Ruling on the previously unreported lawsuit, he found that Añez had lied in testimony and tried to use the U.S. legal system to perpetrate “fraud.”

“Mr. Añez’s claim of 100% ownership of Avior is a complete fabrication, which reeks of afterthought and was concocted only after ……a dispute over the operations of Avior,” the judge wrote.

Neither Añez, his lawyer nor Avior’s President Juan Bracamonte responded to repeated email and phone requests for comment.

The partner Añez tried to force out is an investment group that includes Carlos Kauffmann and Moises Maionica. Both men were sentenced in 2008 to more than a year in U.S. federal prison for their role in a political scandal involving a suitcase full of $800,000 in cash sent to Argentina aboard a Venezuelan government plane.

The two Venezuelan businessmen testified that they had been sent by then-President Chavez’s spy agency to Miami to offer hush money to an FBI informant to keep quiet about the cash shipment, which was allegedly destined to finance the campaign of former President Cristina Fernández de Kirchner.

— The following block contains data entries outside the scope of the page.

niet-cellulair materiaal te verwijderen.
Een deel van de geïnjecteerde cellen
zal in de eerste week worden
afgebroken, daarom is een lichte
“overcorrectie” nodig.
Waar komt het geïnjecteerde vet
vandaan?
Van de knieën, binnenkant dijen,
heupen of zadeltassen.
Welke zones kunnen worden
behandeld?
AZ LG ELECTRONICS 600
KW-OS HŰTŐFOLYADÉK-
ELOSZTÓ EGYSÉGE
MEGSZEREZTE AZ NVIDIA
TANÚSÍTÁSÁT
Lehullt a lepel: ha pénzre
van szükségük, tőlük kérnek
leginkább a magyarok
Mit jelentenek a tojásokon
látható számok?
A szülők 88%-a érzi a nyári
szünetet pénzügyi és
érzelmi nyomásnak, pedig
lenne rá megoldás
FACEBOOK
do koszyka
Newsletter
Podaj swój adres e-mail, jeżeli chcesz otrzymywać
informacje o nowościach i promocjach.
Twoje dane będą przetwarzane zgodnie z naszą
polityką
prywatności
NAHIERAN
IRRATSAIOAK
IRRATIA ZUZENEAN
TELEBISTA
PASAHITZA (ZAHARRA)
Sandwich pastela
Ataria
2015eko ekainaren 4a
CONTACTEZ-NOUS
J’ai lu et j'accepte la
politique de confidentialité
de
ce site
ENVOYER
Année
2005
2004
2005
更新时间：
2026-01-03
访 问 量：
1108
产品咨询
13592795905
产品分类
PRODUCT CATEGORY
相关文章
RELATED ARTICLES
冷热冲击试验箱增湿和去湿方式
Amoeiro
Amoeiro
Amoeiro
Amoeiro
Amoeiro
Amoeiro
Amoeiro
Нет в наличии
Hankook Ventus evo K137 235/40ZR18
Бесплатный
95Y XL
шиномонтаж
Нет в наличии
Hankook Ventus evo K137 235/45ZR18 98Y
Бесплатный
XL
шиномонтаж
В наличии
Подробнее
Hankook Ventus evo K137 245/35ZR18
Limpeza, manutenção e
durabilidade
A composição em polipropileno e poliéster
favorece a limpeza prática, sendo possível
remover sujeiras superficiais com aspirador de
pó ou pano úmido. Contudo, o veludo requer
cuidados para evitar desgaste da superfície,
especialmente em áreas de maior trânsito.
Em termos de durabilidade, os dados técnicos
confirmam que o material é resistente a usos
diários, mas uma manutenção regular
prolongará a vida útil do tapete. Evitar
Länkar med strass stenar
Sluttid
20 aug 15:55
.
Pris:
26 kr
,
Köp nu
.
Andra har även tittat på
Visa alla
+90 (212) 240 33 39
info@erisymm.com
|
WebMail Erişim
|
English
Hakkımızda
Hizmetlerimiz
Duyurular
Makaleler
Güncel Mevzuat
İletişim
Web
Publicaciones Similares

Upon completing their sentences, both men remained in the U.S. and resumed their careers.

In 2010, they paid $5 million for a 50% share in Avior and its affiliates and helped transform it from a near-bankrupt carrier with a single aircraft to one serving routes throughout Venezuela as well as Miami and Latin America.

As foreign carriers abandoned Venezuela over payment disputes with the socialist government of Nicolas Maduro’ – Chavez’s successor – Avior for a while managed to fill the void, boosted by heavily subsidized jet fuel, a highly favorable exchange rate for its ticket sales in dollars and unmet demand from wealthier Venezuelans who still could afford to travel.

But as the U.S. has imposed stiff sanctions on Venezuela, the airline has once again come upon hard times.

In 2019, it lost its profitable route to Miami as the U.S. imposed a flight ban on Venezuelan airlines in its bid to force Maduro from power. It’s also been blacklisted by European regulators due to safety concerns. Meanwhile, the coronavirus has grounded its fleet of 26 aircraft for months.

The company’s highest-valued asset, an Airbus 340-300, was recently turned over to Maduro’s government to pay off old debts and fees, according to Kauffmann. This summer the same plane, its tail number changed and now operated by state airline Conviasa, flew from Caracas to Tehran, flight tracking records show.